Kardeşler Arasında Savaş Olur mu?
Arap Baharı’nın 17 Mart 2011’de Suriye/Dera’da başlaması ile bozulan Türkiye Suriye ilişkileri, 22 Haziran 2012 günü Türkiye’nin bir uçağının
Suriye tarafından düşürülmesi ile birlikte iki ülke savaşın eşiğine geldi. İki ülkenin askeri birlikleri sınırda karşılıklı mevzilendiler, her biri diğerini saldırmasını, ilk hamleyi yapmasını beklemektedir.
Silahsız bir keşif uçağının, uyarılmadan hem de uluslar arası sularda düşürülmesi düşmanlıktan başka bir şey değildir. Suriye Enformasyon Bakanı Ömer El-Zubi yaptığı açıklamada, Türkiye uçaklarının İsrail uçaklarına benzediği için hedef olduğunu iddia etti. Ancak bu güne kadar İsrail savaş uçağı düşürmek bir yana, İsrail uçaklarına karşı bir tek kurşun atamamış Suriye’nin bu iddiaları hem gülünçtür hem de insan aklını hafife almadır.
Başbakan Erdoğan’ın uçak düşürüldükten sonra “bir daha tekrar edilirse şu olur bu olur” misali açıklamalarının ne anlamı olacaktır? Hatırlanmalıdır ki, Türk askerlerinin başına 2003’te Irak/Süleymaniye’de çuval geçirildiğinde Türkiye buna bir cevap veremedi. Aynı yıl ABD işgali başlar başlamaz, Irak/Erbil’de Barzani yanlısı gruplar, Türkiye’nin bayrağını yakıp gösteriler yapmıştı. T. Erdoğan bunun da karşılığının verileceğini açıklamıştı. Takip eden yıllarda T. Erdoğan; “Kerkük’ün nüfus yapısının değiştirilmesine izin vermeyeceğiz “ dedikçe, Kerkük’ün nüfus yapısı değiştirilmeye devam etti. Kıbrıs açıklarında Rumların tek taraflı petrol/doğal gaz aramalarına izin vermeyiz dedikçe Rumlar İsrail ile birlikte aramalarına devam etti. Gazze’ye gönderilen Mavi Marmara adlı gemide Türkiye’nin 9 vatandaşı savunmasız ve çaresiz bir şekilde İsrail tarafından katledildi. Türkiye “bunu İsrail’in yanına bırakmayacaktı.” Ama görünen odur ki bu olay çoktan İsrail’in yanına bırakılmıştır. Türkiye bu dokuz vatandaşının hesabını soramadığı gibi yeni bir gemi de Gazze’ye gönderememiştir. Son olarak durup dururken Türkiye’nin bir uçağı Suriye tarafından düşürüldü. İki pilot hayatını kaybetti. Sözlü misillemelerden öteye Türkiye henüz Suriye’ye bir karşılık verebilmiş değildir.

Aşağıdaki veriler:
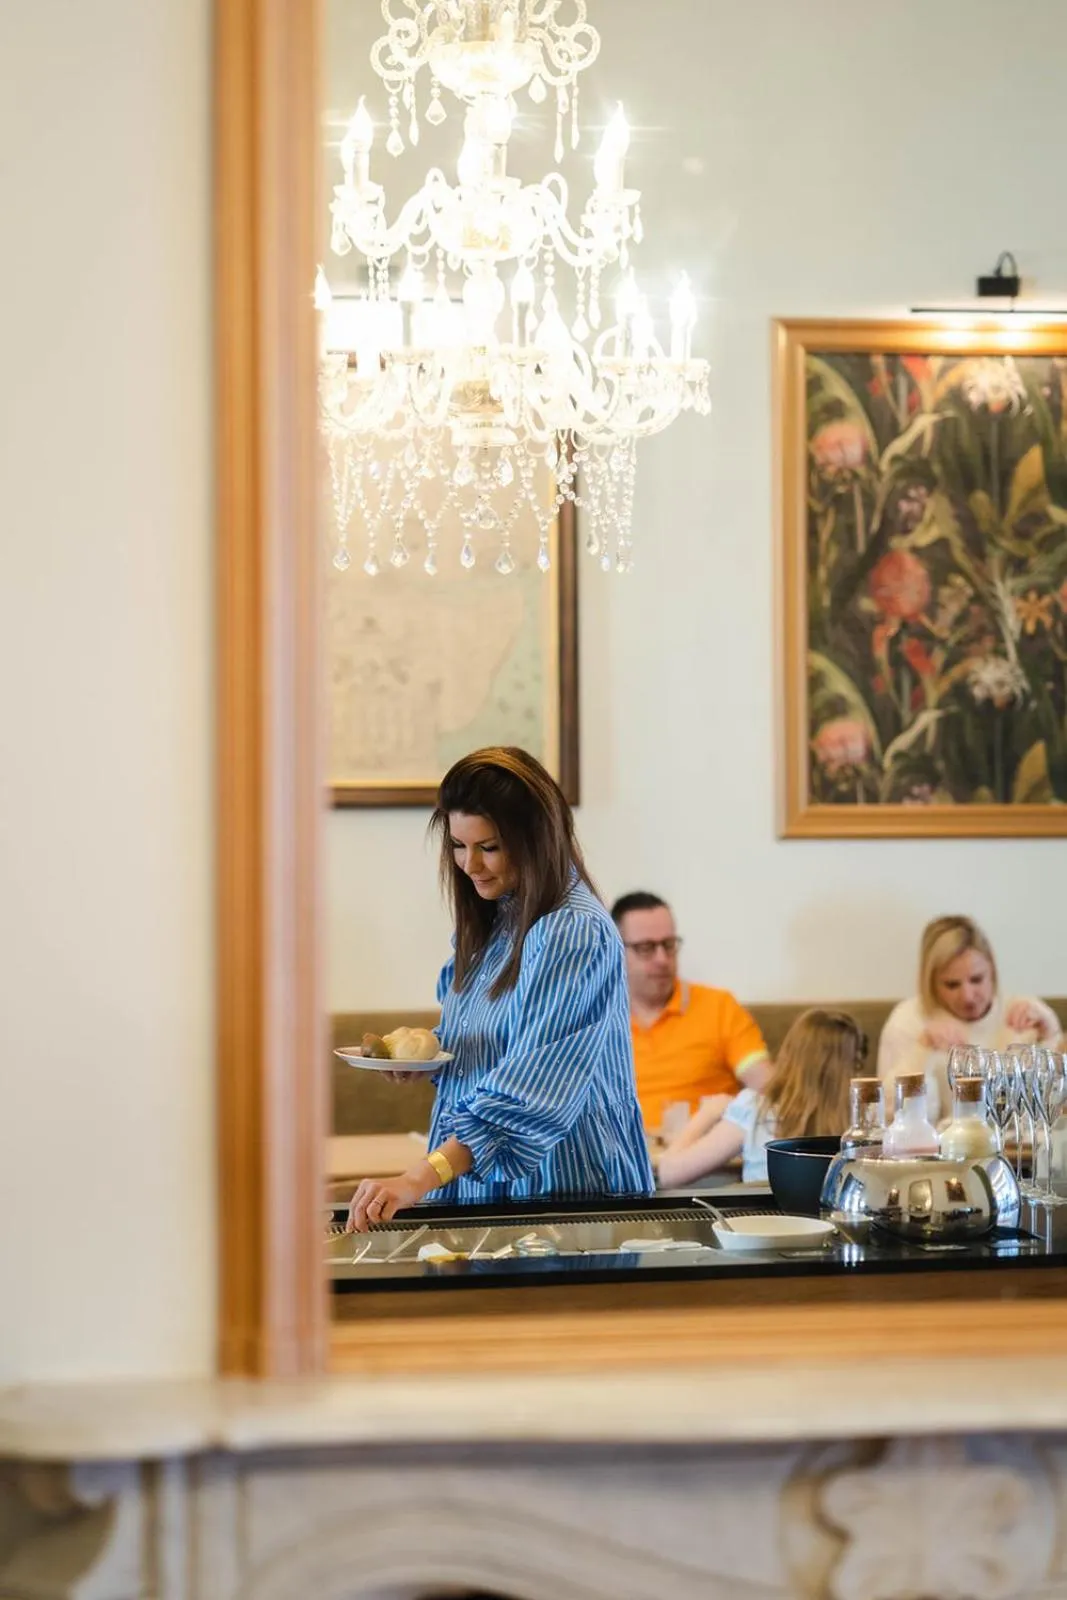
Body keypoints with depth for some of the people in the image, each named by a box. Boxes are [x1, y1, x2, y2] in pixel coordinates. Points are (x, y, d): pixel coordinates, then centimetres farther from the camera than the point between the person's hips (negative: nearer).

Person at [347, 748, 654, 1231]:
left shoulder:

Gereksinim 1:
Metin parçasına göre aşağıdaki soruları yanıtlayın.
(a) Arap Baharı Suriye'de hangi tarihte ve hangi yerde başladı?
(b) Suriye Enformasyon Bakanı'nın adı nedir?
(c) Mavi Marmara adlı gemide Türkiye'nin kaç vatandaşı öldürüldü?
Gereksinim 2:
Metin parçasındaki "Silahsız bir keşif uçağının, uyarılmadan hem de uluslar arası sularda düşürülmesi düşmanlıktan başka bir şey değildir." cümlesini İngilizceye çevirin.
Gereksinim 3:
Metin parçasından "Arap Baharı’nın 17" sözcüklerinin geçtiği yerden başlayıp "hamleyi yapmasını beklemektedir." sözcüklerinden sonra durarak o bölümü aynen tekrarlayın.

Alıştırma sonucu 1:
(a) 17 Mart 2011'de, Dera'da başladı.
(b) Ömer El-Zubi.
(c) 9 vatandaşı öldürüldü.

Alıştırma sonucu 2:
Shooting down an unarmed reconnaissance plane without warning, and in international waters at that, is nothing but hostility.

Alıştırma sonucu 3:
Arap Baharı’nın 17 Mart 2011’de Suriye/Dera’da başlaması ile bozulan Türkiye Suriye ilişkileri, 22 Haziran 2012 günü Türkiye’nin bir uçağının
Suriye tarafından düşürülmesi ile birlikte iki ülke savaşın eşiğine geldi. İki ülkenin askeri birlikleri sınırda karşılıklı mevzilendiler, her biri diğerini saldırmasını, ilk hamleyi yapmasını beklemektedir.